Männer denken oft, ihre persönliche Entwicklung sei an einem bestimmten Punkt abgeschlossen. Keinesfalls. Es geht immer weiter. Aber das macht vielen Männern Angst, denn sie haben dann das Gefühl ungenügend zu sein.
Es gibt keine Blaupausen für eine männliche Achtsamkeit. Männern fehlt das Ventil den Druck aus dem Ist-Zustand zu nehmen und sich anerkennend und liebevoll selbst zu betrachten. Es gibt kaum Räume, in den Männer schamfrei und offen im Moment sein können. Meist sind sie allein damit. Es braucht einen anderen, männlich-orientierten Zugang zur Achtsamkeit. Mit anderen Männern. Mir geht es hier nicht um die Trennung von weiblich und männlich. Ich plädiere nur dafür, dass die Energie des Mannes sowohl in ihrer kraftvollen als auch in ihrer sanften Ausprägung einen Platz findet. Balance. Leise UND laut. Hart UND weich. Grenzen setzen UND Vulnerabilität.

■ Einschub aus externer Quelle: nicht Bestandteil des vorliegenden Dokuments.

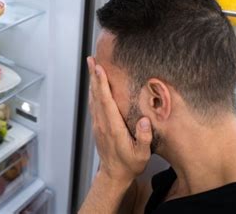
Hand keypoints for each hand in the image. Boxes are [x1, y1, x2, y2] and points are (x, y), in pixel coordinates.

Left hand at [88, 57, 151, 185]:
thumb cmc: (129, 165)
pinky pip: (94, 104)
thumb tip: (144, 120)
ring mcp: (98, 124)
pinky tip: (94, 85)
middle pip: (96, 95)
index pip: (106, 101)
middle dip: (94, 76)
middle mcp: (103, 123)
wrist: (113, 175)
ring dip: (92, 81)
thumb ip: (143, 138)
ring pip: (93, 98)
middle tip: (91, 59)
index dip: (102, 84)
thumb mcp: (142, 155)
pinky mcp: (97, 125)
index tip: (100, 69)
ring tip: (91, 66)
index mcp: (113, 127)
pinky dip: (93, 91)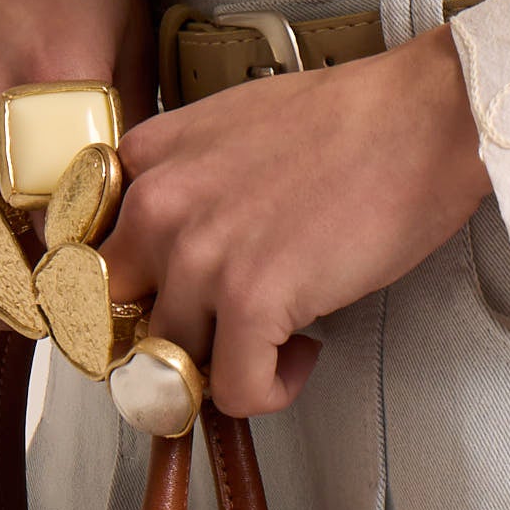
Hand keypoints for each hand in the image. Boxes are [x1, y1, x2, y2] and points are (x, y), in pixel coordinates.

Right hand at [0, 0, 156, 313]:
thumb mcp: (132, 31)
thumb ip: (133, 128)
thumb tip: (154, 211)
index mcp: (48, 80)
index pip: (75, 218)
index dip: (107, 274)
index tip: (143, 305)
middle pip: (11, 254)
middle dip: (60, 306)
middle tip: (109, 331)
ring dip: (9, 299)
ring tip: (63, 319)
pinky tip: (18, 283)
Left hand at [103, 28, 491, 417]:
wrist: (422, 118)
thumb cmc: (350, 119)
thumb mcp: (231, 123)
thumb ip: (184, 175)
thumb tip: (178, 247)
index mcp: (149, 161)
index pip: (86, 253)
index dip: (123, 294)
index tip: (157, 309)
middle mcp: (159, 208)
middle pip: (112, 317)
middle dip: (156, 339)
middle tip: (211, 338)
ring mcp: (201, 258)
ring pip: (170, 363)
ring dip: (224, 364)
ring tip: (275, 340)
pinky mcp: (253, 302)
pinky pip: (233, 392)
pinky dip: (269, 390)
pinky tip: (303, 353)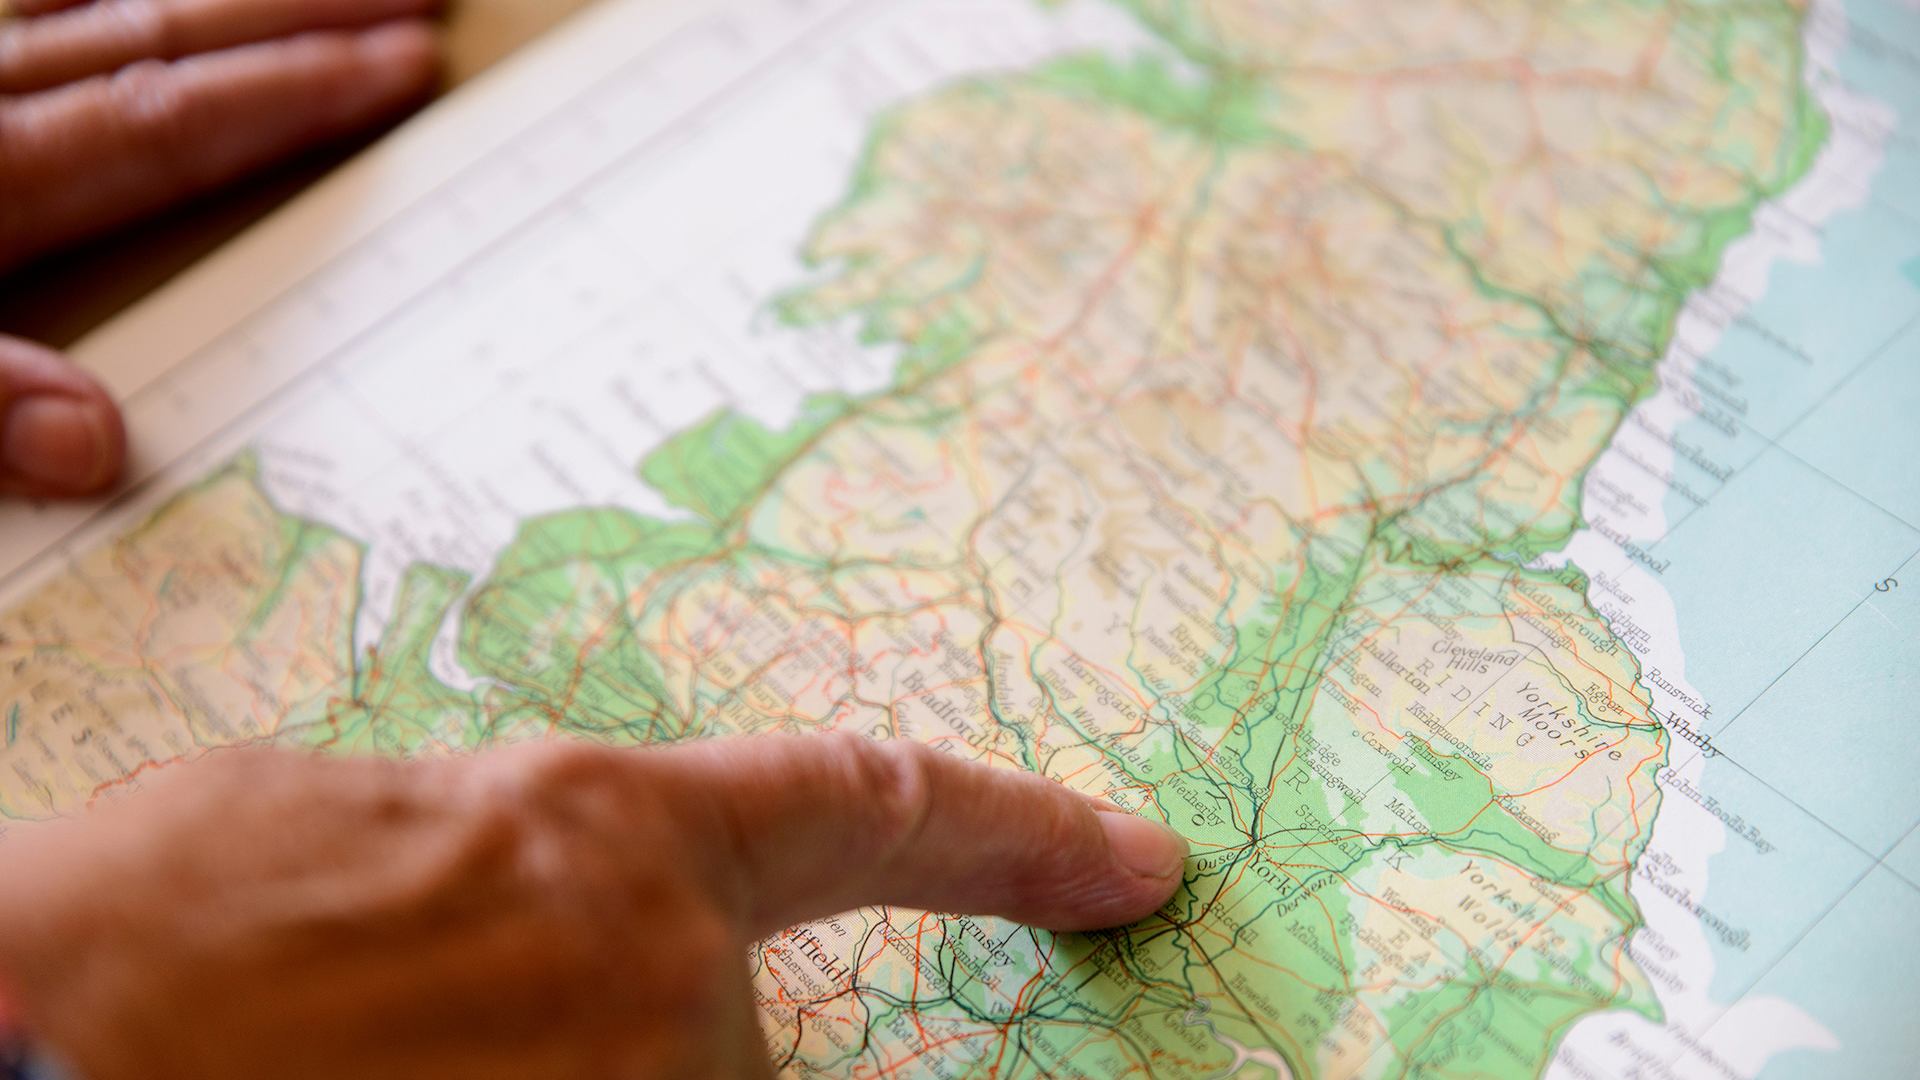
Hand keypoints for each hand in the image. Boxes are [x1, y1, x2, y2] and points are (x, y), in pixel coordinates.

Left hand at [0, 0, 445, 496]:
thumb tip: (97, 440)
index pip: (170, 130)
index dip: (293, 95)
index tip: (406, 62)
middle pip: (157, 46)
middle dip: (294, 20)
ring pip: (90, 17)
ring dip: (214, 1)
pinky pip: (15, 31)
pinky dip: (76, 4)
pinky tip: (107, 0)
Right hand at [0, 735, 1189, 1077]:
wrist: (33, 1046)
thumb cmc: (157, 922)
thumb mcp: (357, 818)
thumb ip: (500, 850)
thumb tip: (531, 905)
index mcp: (614, 836)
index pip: (878, 809)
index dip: (1022, 833)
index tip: (1131, 861)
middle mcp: (661, 984)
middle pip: (724, 1032)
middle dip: (609, 1024)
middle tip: (438, 1019)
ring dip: (549, 1069)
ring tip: (385, 1040)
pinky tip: (417, 1058)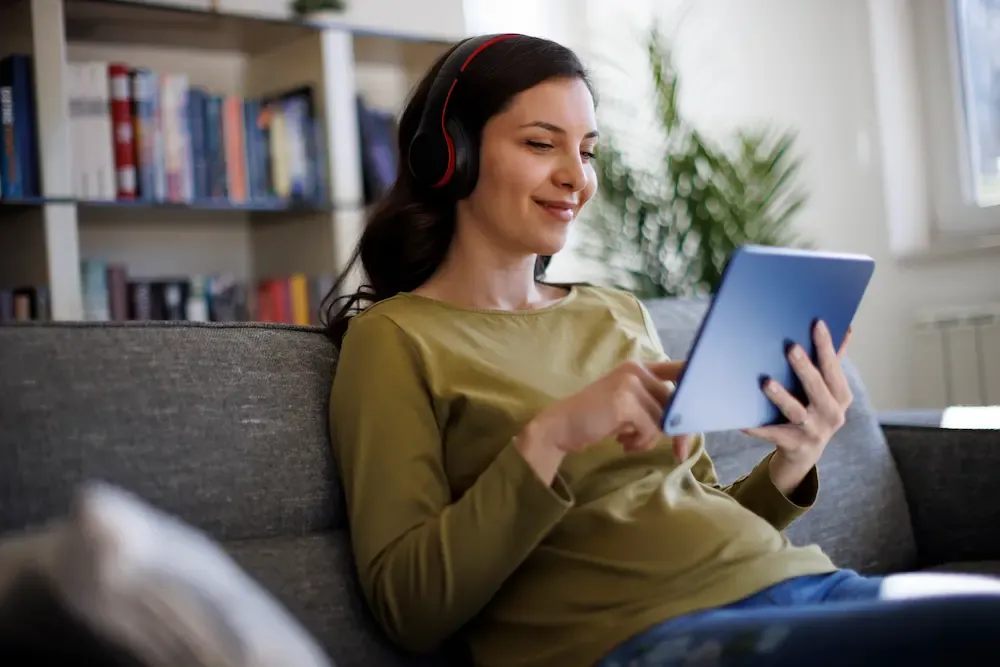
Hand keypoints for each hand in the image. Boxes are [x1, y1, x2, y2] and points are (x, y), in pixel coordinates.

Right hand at [518, 360, 688, 481]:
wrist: (561, 426)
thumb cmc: (596, 419)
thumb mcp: (628, 406)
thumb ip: (654, 406)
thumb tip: (687, 421)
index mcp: (640, 367)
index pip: (681, 371)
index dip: (698, 388)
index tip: (713, 408)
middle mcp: (637, 369)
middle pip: (677, 402)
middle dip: (679, 431)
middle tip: (678, 452)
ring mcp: (630, 382)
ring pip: (663, 418)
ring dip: (650, 438)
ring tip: (628, 441)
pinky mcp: (624, 400)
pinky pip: (650, 428)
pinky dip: (640, 441)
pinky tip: (622, 442)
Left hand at [742, 321, 852, 466]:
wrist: (806, 451)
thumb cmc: (816, 410)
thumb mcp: (829, 389)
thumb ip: (833, 361)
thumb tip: (845, 329)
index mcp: (841, 396)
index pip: (833, 368)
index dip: (826, 347)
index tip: (817, 324)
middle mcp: (831, 414)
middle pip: (817, 389)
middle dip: (805, 368)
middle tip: (791, 348)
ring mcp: (812, 431)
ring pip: (796, 412)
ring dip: (782, 398)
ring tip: (767, 383)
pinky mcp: (792, 443)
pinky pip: (773, 433)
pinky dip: (758, 427)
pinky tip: (743, 420)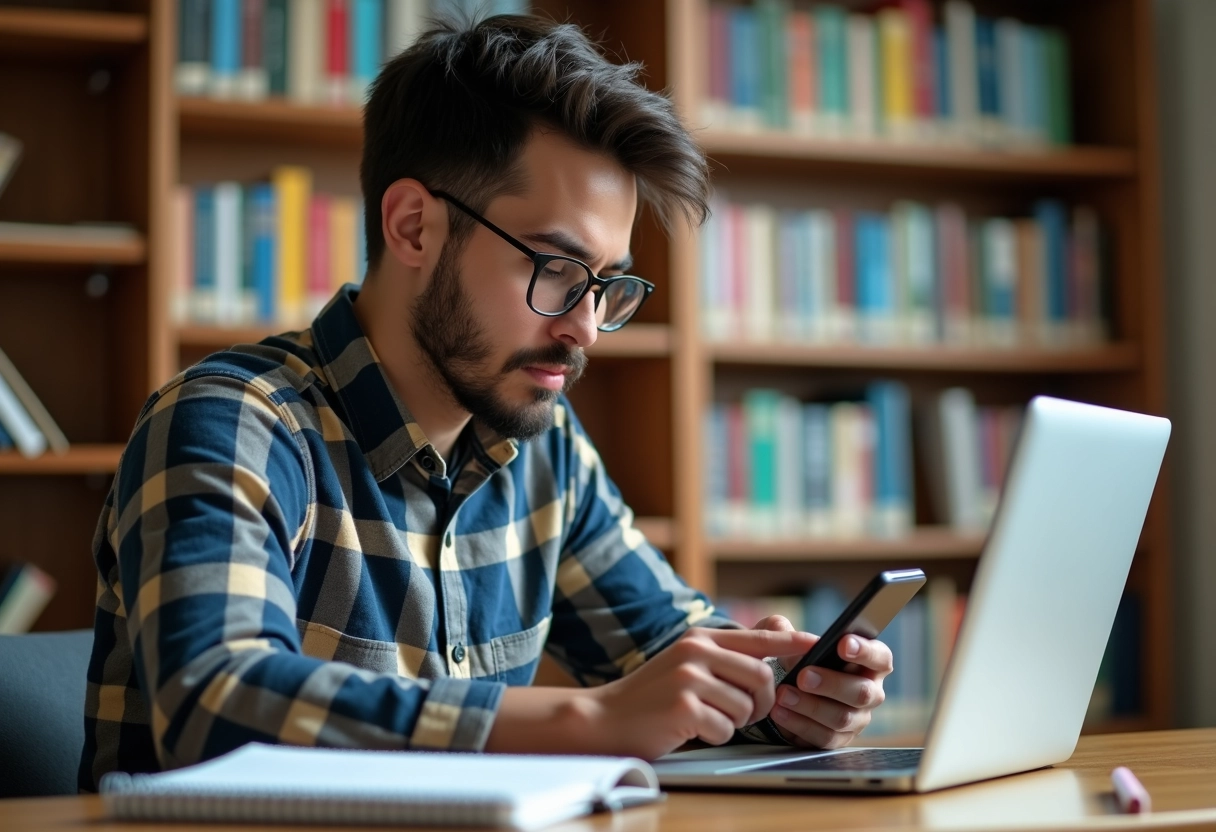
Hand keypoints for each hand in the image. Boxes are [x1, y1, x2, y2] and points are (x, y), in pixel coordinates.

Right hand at [580, 627, 816, 759]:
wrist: (605, 719)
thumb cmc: (652, 695)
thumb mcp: (687, 662)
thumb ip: (726, 652)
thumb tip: (775, 635)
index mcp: (699, 638)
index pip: (758, 637)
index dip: (792, 642)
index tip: (817, 644)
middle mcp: (696, 652)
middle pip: (763, 677)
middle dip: (763, 703)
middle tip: (745, 714)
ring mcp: (689, 679)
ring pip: (746, 707)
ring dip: (735, 722)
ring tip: (708, 719)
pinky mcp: (684, 708)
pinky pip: (726, 729)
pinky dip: (716, 736)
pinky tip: (691, 730)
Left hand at [753, 615, 892, 748]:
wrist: (783, 692)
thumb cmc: (796, 659)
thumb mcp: (787, 639)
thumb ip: (782, 629)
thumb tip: (783, 630)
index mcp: (869, 663)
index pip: (880, 657)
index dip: (865, 651)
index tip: (842, 644)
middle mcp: (870, 692)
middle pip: (863, 692)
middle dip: (832, 683)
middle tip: (804, 676)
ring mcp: (857, 719)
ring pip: (842, 717)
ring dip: (811, 706)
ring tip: (784, 695)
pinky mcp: (839, 739)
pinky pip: (824, 737)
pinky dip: (800, 724)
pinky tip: (780, 713)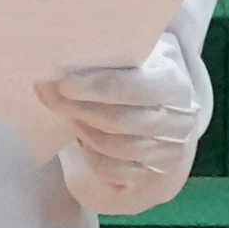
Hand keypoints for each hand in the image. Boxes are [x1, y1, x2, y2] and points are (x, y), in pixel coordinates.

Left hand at [43, 41, 204, 160]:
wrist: (166, 108)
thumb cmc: (144, 73)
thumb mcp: (141, 54)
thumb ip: (115, 53)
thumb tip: (67, 53)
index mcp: (175, 84)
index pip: (138, 89)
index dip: (98, 87)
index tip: (64, 83)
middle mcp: (179, 121)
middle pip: (122, 121)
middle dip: (79, 108)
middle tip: (49, 94)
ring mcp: (168, 152)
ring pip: (114, 148)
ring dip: (81, 129)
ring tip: (63, 112)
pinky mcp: (153, 174)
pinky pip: (112, 170)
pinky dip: (91, 155)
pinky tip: (81, 136)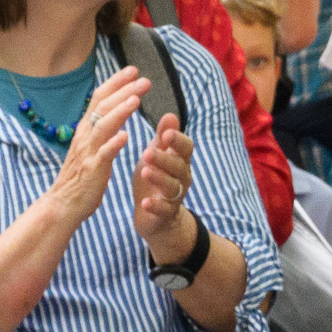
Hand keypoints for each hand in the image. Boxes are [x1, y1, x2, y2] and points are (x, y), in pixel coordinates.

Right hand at [45, 70, 151, 228]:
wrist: (64, 203)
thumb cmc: (81, 175)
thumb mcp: (91, 145)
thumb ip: (100, 127)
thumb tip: (111, 107)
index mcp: (87, 129)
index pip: (100, 99)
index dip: (116, 83)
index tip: (133, 70)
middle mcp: (85, 136)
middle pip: (103, 107)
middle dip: (124, 91)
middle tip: (144, 79)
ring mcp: (88, 152)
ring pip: (103, 127)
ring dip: (119, 112)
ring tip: (136, 99)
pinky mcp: (92, 170)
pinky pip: (103, 155)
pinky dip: (113, 144)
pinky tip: (126, 136)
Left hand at [128, 114, 198, 261]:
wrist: (157, 217)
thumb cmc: (155, 180)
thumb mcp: (157, 156)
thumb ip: (163, 138)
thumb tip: (170, 114)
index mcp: (179, 161)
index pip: (185, 148)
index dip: (178, 141)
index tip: (166, 133)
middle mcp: (181, 177)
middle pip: (179, 166)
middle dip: (165, 158)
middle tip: (148, 151)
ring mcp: (174, 196)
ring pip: (172, 186)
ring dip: (160, 178)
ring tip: (145, 171)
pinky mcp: (165, 213)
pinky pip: (164, 209)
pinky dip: (155, 206)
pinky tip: (146, 202)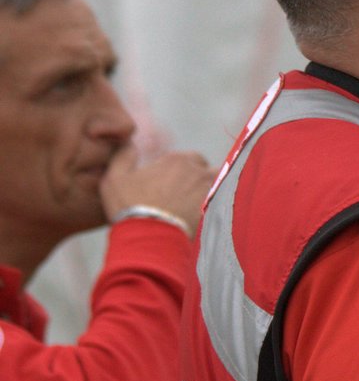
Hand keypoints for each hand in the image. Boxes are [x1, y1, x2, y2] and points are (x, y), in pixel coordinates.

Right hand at [100, 146, 215, 233]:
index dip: (180, 170)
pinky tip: (203, 216)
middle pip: (205, 169)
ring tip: (196, 204)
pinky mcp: (216, 210)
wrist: (149, 236)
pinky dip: (215, 207)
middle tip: (184, 194)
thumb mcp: (114, 178)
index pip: (188, 158)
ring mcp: (210, 190)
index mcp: (177, 160)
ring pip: (217, 185)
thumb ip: (123, 156)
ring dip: (209, 190)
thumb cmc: (130, 206)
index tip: (171, 183)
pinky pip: (221, 203)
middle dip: (198, 178)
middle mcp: (198, 171)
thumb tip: (129, 144)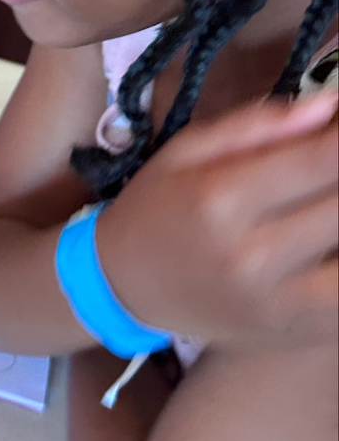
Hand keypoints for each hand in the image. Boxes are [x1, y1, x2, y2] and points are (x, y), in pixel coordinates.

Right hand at [96, 90, 337, 350]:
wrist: (122, 285)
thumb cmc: (155, 208)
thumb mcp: (184, 151)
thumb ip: (255, 126)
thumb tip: (328, 108)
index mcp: (219, 200)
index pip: (320, 160)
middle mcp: (250, 256)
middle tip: (329, 172)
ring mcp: (275, 303)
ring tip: (324, 208)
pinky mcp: (290, 332)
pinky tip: (327, 246)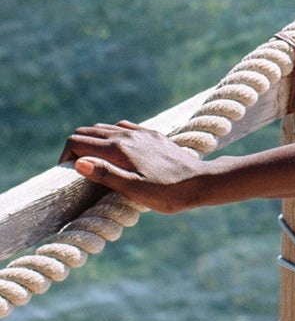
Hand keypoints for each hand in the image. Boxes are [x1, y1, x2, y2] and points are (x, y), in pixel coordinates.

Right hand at [60, 121, 207, 212]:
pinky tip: (118, 148)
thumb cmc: (170, 192)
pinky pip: (124, 127)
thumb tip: (79, 163)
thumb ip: (106, 175)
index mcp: (118, 149)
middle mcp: (127, 135)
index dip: (66, 155)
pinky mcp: (154, 135)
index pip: (78, 141)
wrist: (203, 181)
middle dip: (76, 146)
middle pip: (88, 131)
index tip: (68, 172)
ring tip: (95, 160)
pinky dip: (112, 135)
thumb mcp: (135, 190)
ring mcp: (141, 133)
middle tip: (77, 167)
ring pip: (105, 127)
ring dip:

Kompromiss UND Standpunkt.
So, wie jeder Gedanke im Geist willkommen ist und ohne Bewertung bleibt, so sind die Gegensätze zwischen männlichen und weiblichen Qualitäten in der Achtsamkeit willkommen. Die Aufgabe dabei ist, dass alles in BALANCE zu bringen. Ohne Hierarchie.
Nur das eine/weibliche oder nur das andere/männlich führt weiter zu Krieg. Davon haben wir genug.

Neulich war ich im Kino. Auf dem Weg. Ein Wanderfilm aus Frankreich. Ich war allein unterwegs und stand vor dem Kino, als ich mit einem Mann ins Gespräch kam, der auf seine Frau wartete. Er machte mich darauf aufmerksam, dass das Thema Wandern völlig von Frauen besetzt sei. Er sagte, ich solle mich mal umschauen und zählen wieviel Frauen da seien. Es waren gefühlt tatsächlich nur Frauen vor und im Kino. Maximal 10% Männer waren da. Tatsache.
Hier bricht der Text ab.